▶ **JOB**
Pull out every line in the listing below that contains the string "kern", and copy each of those lines without changes.

▽

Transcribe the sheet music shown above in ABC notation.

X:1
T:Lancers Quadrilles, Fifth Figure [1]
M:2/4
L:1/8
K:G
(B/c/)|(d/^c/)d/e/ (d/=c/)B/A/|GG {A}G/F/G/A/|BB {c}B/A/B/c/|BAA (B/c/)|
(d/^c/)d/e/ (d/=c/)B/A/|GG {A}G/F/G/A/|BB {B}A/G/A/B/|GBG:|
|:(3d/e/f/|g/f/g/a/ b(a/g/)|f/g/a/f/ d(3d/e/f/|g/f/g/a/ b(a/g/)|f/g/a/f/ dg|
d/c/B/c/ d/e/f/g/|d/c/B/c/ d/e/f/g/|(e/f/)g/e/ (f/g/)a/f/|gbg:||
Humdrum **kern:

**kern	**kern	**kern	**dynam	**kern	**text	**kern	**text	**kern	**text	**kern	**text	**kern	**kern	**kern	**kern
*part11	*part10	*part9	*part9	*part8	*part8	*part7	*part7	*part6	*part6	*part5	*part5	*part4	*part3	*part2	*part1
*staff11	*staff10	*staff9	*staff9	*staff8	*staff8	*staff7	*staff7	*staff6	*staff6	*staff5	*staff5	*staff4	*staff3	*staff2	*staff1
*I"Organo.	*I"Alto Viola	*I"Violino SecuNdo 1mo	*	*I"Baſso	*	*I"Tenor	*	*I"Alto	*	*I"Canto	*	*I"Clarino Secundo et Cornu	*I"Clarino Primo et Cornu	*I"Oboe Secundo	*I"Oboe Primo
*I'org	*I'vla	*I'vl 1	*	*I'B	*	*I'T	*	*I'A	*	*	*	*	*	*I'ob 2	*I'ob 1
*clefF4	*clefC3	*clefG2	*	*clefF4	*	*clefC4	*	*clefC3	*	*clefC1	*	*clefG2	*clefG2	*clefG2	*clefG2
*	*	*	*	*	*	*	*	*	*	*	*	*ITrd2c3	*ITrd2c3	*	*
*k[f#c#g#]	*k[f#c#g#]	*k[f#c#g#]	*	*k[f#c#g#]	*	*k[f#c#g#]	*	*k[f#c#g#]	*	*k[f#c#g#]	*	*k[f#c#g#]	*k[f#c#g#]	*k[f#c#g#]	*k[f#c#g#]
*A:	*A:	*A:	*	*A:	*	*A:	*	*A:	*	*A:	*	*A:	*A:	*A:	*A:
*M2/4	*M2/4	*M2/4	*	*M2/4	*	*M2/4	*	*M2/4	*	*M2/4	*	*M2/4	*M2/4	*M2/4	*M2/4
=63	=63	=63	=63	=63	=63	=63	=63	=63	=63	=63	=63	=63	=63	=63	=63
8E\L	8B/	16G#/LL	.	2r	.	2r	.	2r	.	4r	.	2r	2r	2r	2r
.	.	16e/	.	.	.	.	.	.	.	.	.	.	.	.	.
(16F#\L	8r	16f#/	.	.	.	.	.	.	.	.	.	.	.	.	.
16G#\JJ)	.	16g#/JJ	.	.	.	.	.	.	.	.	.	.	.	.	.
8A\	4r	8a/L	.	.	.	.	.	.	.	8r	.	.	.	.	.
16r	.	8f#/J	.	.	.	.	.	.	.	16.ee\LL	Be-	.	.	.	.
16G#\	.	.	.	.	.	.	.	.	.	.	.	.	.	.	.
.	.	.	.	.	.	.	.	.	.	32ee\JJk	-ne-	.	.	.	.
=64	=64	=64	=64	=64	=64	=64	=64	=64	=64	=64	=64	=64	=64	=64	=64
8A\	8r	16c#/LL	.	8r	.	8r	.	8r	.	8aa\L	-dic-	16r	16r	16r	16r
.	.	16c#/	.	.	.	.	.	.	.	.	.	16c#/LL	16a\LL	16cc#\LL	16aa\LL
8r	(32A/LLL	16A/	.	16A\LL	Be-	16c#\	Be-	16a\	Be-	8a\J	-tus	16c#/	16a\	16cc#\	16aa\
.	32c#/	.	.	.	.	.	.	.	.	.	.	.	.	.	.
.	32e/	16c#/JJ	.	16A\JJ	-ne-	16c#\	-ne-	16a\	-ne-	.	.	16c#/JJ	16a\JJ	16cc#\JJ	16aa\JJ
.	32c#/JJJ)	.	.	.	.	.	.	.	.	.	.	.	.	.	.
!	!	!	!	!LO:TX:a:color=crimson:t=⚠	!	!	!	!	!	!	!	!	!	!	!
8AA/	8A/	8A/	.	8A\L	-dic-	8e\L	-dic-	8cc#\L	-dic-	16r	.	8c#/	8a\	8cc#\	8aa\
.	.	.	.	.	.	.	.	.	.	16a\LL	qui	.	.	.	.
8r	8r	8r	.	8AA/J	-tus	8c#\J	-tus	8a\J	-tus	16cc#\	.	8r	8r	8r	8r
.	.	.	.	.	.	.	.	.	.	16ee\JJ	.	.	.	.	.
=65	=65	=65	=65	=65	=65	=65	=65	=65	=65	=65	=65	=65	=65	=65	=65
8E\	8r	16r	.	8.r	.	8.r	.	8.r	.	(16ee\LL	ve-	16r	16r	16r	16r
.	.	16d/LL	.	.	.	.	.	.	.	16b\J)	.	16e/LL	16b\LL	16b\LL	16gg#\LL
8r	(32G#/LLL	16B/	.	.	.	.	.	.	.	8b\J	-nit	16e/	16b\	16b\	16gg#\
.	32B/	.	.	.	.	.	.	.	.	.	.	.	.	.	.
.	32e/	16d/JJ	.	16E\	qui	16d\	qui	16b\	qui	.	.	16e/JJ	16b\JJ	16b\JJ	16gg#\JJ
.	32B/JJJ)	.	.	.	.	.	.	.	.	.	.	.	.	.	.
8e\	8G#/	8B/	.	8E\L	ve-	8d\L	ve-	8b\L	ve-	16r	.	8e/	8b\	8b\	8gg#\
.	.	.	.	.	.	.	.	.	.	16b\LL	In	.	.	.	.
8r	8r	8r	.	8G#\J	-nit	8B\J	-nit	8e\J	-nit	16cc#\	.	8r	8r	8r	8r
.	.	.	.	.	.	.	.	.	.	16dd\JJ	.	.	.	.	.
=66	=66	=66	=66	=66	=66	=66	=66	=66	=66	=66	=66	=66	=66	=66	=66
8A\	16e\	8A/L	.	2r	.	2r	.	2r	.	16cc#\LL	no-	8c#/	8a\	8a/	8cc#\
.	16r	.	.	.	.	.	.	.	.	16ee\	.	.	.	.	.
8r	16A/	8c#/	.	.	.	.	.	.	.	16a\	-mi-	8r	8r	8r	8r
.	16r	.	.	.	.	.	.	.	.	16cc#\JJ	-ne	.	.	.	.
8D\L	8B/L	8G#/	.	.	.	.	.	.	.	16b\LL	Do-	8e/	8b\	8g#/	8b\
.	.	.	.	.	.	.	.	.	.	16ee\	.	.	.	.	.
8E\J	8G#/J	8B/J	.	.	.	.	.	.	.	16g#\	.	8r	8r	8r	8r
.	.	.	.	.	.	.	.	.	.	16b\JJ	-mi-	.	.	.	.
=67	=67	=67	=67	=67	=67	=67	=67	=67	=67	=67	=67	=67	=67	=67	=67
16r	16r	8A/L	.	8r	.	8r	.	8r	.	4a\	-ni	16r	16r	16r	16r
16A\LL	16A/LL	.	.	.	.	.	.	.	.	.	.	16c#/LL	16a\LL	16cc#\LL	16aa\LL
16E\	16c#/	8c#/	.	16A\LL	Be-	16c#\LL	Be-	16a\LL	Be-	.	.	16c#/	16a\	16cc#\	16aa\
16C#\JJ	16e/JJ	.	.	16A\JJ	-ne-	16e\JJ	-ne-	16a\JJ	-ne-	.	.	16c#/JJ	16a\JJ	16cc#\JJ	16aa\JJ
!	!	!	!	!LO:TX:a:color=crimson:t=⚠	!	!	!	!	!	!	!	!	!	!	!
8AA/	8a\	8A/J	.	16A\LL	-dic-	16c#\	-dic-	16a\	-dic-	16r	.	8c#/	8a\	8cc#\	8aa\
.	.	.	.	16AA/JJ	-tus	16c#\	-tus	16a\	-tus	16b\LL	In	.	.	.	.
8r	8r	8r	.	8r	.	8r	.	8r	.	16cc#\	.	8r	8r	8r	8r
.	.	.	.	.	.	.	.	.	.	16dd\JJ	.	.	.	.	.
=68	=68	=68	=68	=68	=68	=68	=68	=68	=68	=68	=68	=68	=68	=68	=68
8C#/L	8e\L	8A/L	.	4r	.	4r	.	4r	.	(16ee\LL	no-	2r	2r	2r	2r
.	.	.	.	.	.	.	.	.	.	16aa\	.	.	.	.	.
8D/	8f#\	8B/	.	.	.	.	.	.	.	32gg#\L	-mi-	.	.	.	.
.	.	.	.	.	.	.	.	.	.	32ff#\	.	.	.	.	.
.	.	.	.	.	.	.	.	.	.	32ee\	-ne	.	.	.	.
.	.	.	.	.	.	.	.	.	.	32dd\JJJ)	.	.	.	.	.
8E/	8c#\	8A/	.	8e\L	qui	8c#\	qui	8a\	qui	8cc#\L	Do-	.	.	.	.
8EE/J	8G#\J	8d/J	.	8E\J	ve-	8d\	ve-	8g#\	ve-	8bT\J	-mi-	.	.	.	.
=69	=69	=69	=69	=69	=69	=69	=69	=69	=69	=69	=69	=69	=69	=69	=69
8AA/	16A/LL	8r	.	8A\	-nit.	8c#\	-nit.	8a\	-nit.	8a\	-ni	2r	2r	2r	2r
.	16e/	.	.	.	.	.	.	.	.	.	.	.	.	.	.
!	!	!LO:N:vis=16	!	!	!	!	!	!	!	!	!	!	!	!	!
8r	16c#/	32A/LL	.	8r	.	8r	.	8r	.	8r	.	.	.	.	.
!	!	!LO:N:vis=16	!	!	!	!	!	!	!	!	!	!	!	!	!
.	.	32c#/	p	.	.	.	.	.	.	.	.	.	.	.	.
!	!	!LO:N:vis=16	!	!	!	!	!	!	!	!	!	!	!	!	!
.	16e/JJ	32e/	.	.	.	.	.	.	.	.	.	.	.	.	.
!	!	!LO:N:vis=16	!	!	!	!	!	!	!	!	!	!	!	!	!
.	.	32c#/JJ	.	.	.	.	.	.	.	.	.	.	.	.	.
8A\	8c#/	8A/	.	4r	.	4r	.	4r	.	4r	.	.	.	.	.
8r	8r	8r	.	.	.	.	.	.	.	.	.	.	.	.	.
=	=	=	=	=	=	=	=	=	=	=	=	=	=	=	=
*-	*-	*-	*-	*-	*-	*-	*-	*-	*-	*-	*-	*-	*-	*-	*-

△

▶ **ANSWER**
Humdrum **kern:
**kern	**kern	**kern	**dynam	**kern	**text	**kern	**text	**kern	**text	**kern	**text	**kern	**kern	**kern	**kern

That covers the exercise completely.